頁を繰るうちに「可殺」の朱筆の文字が五六十カ所あり、張三李四の筆と知る。
と、これらを「可殺」と記録したのは張三李四である。本文の記録者は不明。疑問がないところを見ると皆が張三李四と思っているか。
石清の説明とこの四例が賞善罰悪使の説明のほとんど。
結論として、賞善罰悪使は張三と李四の二人だけ。「手下を使わして」の文字をどう解釈するか。わたしは今まで張三と李四の二人と思っていたが、それ以外に表に出ない多くの人がいたと解釈すべきか。話の様子では侠客島の従者はここにいる人がほとんどらしい。
それ以外に各地に散らばり探偵をしている人がいないとは断定できないが、いる気配はない。
ただし、調査係がいないと、不可能だけに、どこかに匂わさなければいけないと思う。
>いないとは断定できないが、いると断定する記述もない。
賞善罰悪使は招待役であって、調査する係ではない
と考えられます。
なぜなら、毒酒の飲み比べの時点で「狗雑種」が長楽幇幇主
になっていることは知らなかったからです。
それから、狗雑種は、上清観に行きますが、既に銅牌が渡されています。

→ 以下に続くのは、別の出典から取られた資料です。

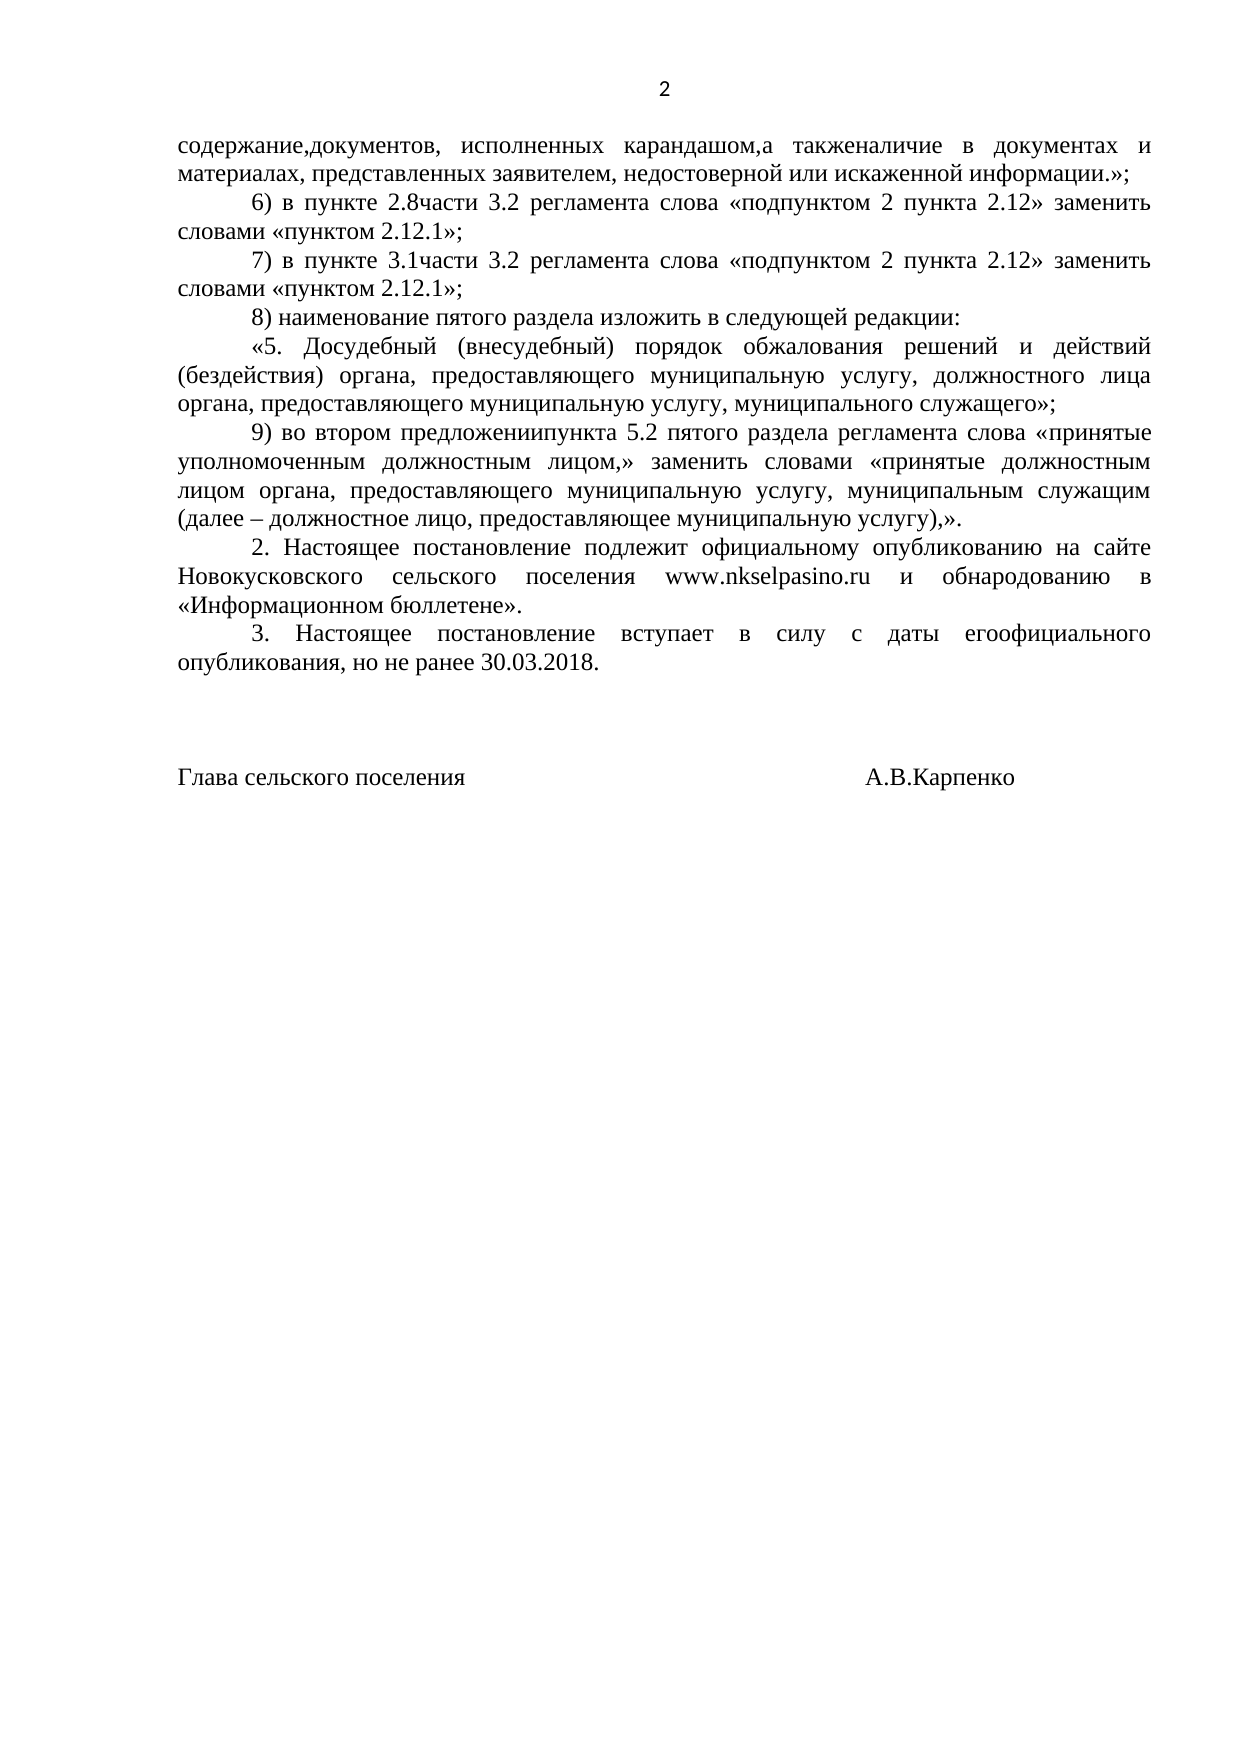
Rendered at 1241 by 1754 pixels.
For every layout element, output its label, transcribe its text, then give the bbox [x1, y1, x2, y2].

このことから、張三と李四は狗雑種と同じ道のりを歩いていると考えられます(恐らく狗雑種の正体を探るため尾行していたのでしょう)
それから、石清閔柔と共に数日旅をして、狗雑種は丁とうと共に
夫妻と別方向に行き、鎮江の長楽幇本部に向かいます。
そして、張三と李四は本物の石破天を揚州で捕まえて屋根に隠しています。
毒酒の飲み比べから時間的に考えて、他に調査係がいなければ長楽幇の陰謀をこれだけ短時間に暴くことは不可能です。
侠客島への送迎係は張三と李四でなく、各招待人ごとに複数いることから、調査係が他にいてもおかしくありません。
>毒酒の飲み比べから時間的に考えて、他に調査係がいなければ長楽幇の陰謀をこれだけ短時間に暴くことは不可能です。
そうですよね。それでなければとても無理。だが一度も出てこないので、困っていました。
送迎係は数がかぎられる。二使は各地で顔を見せているので二人。問題は有能な調査係が大勢必要なこと。島の能力でこれができたか。
そこで、玄鉄令と同じで武林の噂だけが大げさになっているだけで、実体はそれほどでもないか、あるいは調査係の説明を忘れてしまったか。
わたしの疑問は、「調査係が必要なのにそれが出てこないし、島の人数ではむりではないか」というもの。
まあ、調査能力の特別な技を持った人が大勢いた、と考えるしかありませんね。